Jeremy Scott cemented his reputation as fashion’s clown prince Friday night with the presentation of Moschino’s men’s spring and summer 2019 and women’s resort 2019 collections under a big top tent at the L.A. Equestrian Center in Burbank. It was a circus-themed affair complete with trapeze artists, stilt-walkers, balloon animals and a pratfall of clowns that could be seen as pure escapist fun or pithy social commentary on the state of world affairs — or perhaps both.
Scott, the L.A.-based creative director for the Italian luxury label, was definitely emphasizing the former backstage before the show. “I think we need fun, and that’s kind of my role in fashion — bringing the fun,” he said. “And I thought, ‘How much more fun could you have than the circus?’ And the circus really has every kind of look you really want: suiting elements, sparkly stage costumes and party dresses. And I loved the idea that [people] could take away elements like maybe the big bow or the giant tie or the little top hat …”
What followed was, indeed, fashion-show fun at its finest; from the opening moments that saw Scott (as the top-hatted ringmaster, naturally) promising “death-defying acts of glamour” to the fluttering fish-scale embroidered dress and towering feathered headdress of the final look.
As a designer who has always leaned a bit toward the carnival aesthetic (and we mean this in the best possible way), the circus theme afforded Scott the opportunity to incorporate many of his signature design elements. Animal prints, for example, came by way of one-shouldered zebra-stripe dresses for women and double-breasted suits for men; leopard spots dotted tuxedos and dresses; and sparkly multicolored tiger stripes prowled the runway on mini-dresses and over-the-knee boots.
Trippy ’70s-era florals and riotous allover prints turned up on luxe clown clothes. The standout looks here — peony pink ruched tulle dresses with giant daisy appliqués and trompe l’oeil tops — offered an elevated take on the tuxedo-and-bow-tie T-shirt. Clown-appropriate accessories included sparkly shoulder-width bow ties, cheery polka-dotted purses and parasols, and ties knotted at the neck but hanging nearly to the floor.
A slightly more subtle reference to the theme came by way of riffs on the harlequin print that included leather skirts, trousers and motorcycle jackets covered in large, color-blocked triangles and Lurex brocade suits, dresses and bubble skirts in a smaller multicolored version of the diamond pattern. Its inclusion here was appropriate not only because the harlequin was a mischievous clown character in Italy’s 16th to 18th century commedia dell’arte, but also because it’s a callback to earlier Moschino collections that employed the varicolored harlequin pattern on handbags and apparel in the ’80s and ’90s.

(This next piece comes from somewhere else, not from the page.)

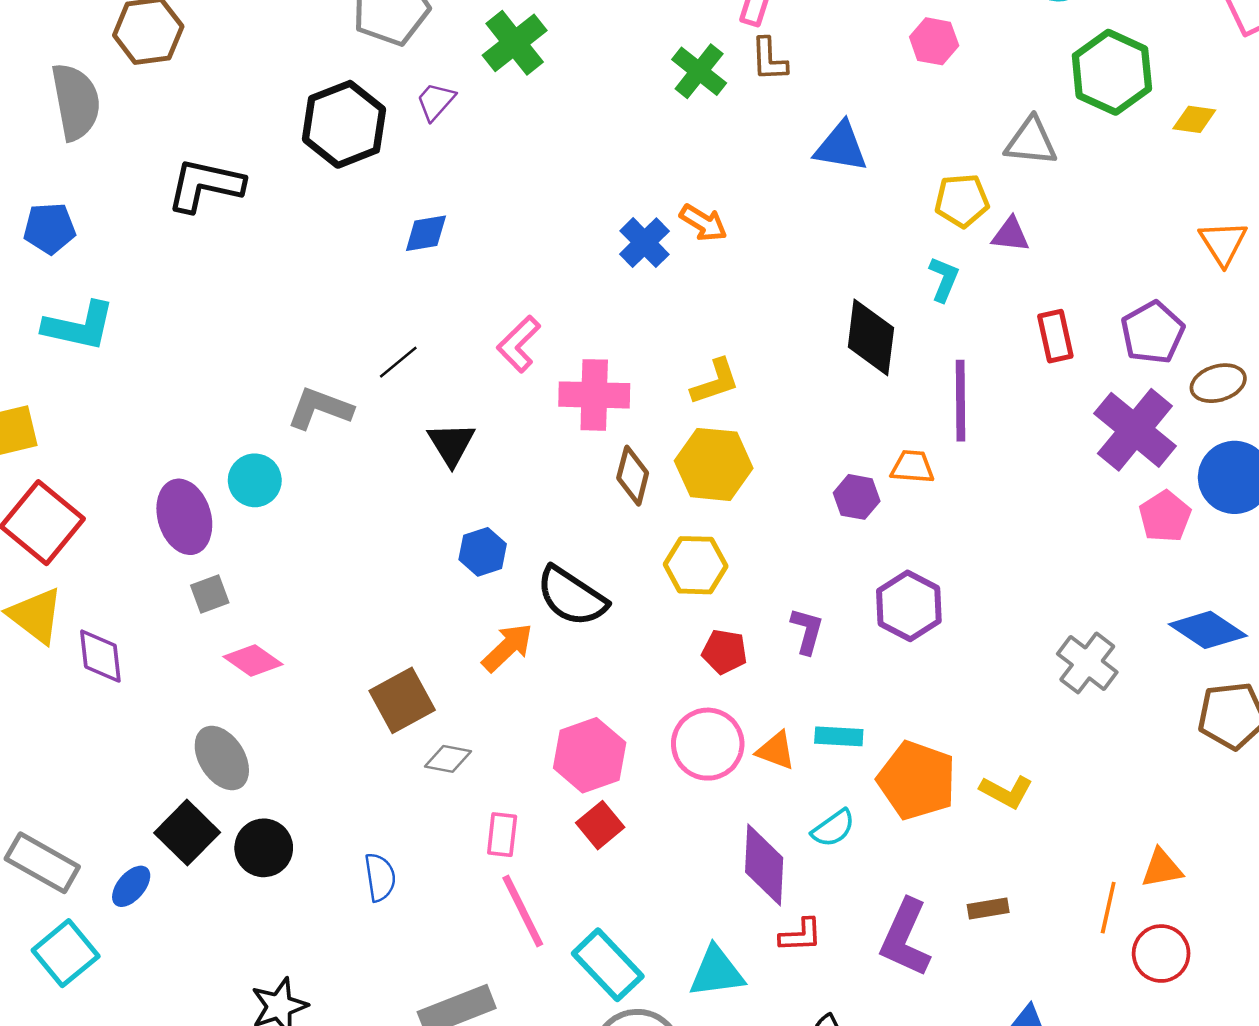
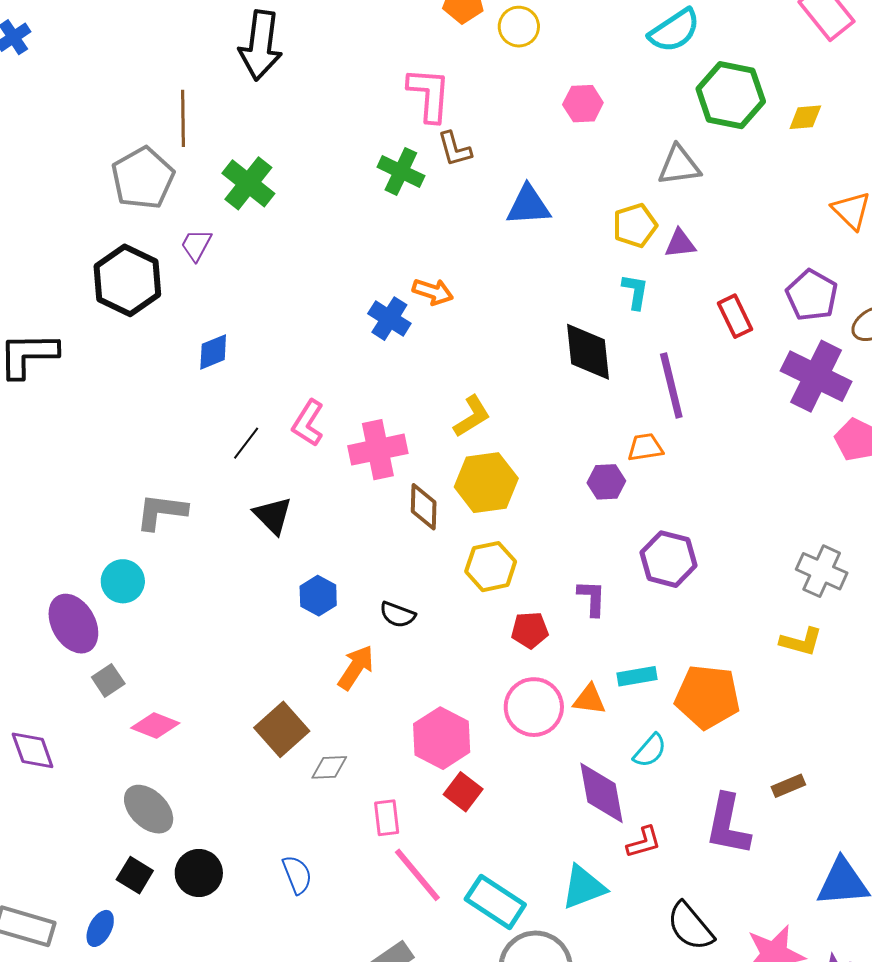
black line: (398, 362) -> (246, 443), moved
black semicircle: (572, 596) -> (398, 615), size x0.6
yellow L-shape: (1006, 792) -> (801, 642), moved
black square: (187, 833) -> (135, 875), size x0.7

Also in the mix was a range of pieces that might be called ringmaster chic. Men’s and women’s looks referenced the tailcoat and top hat traditionally worn by that circus performer. For women that meant tailcoat bodysuits worn with fishnet stockings and and for men that meant tuxedos with cutaway jackets accessorized with floppy bow ties. And for both it meant red jackets trimmed in gold braid.
The ringmaster look also meant seeing multiple variations of the top hat, with full-sized toppers on some models and pint-sized versions on others in a variety of fabrications, including, but not limited to, gold metallics, florals and stripes. Other headgear in the mix included conical clown caps and slouchy sparkly beanies. And if that wasn’t enough, a range of colorful, eye-catching footwear took the idea of clown shoes in a whole new direction.
Despite all the frivolity afoot, there was definitely an undercurrent of something darker and more sinister too. The gold-cord soutache embroidery that, at first glance, gave tuxedos, track suits and jumpsuits a bold, bandleader feel created skeleton-like outlines on their wearers. Blood-red beading across a nude tulle gown evoked the notion of an open wound. Also, a haunting — and nearly show-stealing — look consisted of a blue bodysuit festooned with a half-dozen doves frozen in mid-flight. Whether it was a momentary mediation on mortality, a snide aside at the state of politics — or fashion — or something else entirely, it came and went from the tent as quickly as a clown shot from a cannon, all but forgotten by the runway finale.
High-profile FOJ (Friends of Jeremy) and supporters of the brand under the big-top included Gwen Stefani (who told The Times that Scott was going to create the finale look for her soon-to-start Las Vegas residency), Billy Idol, Kris Jenner, January Jones, Aubrey Plaza, Jaime King and Emma Roberts, many of whom decamped to the other side of the Hollywood Hills for the official after-party, which doubled as the opening party for the Houston Brothers’ new nightspot Madame Siam Sideshow Emporium.
This marks the third year in a row that Scott has presented his men’s spring and summer and women’s resort collections together in Los Angeles. (The first two years, the show was part of Made LA, the short-lived WME/IMG fashion, music and art partnership with AEG).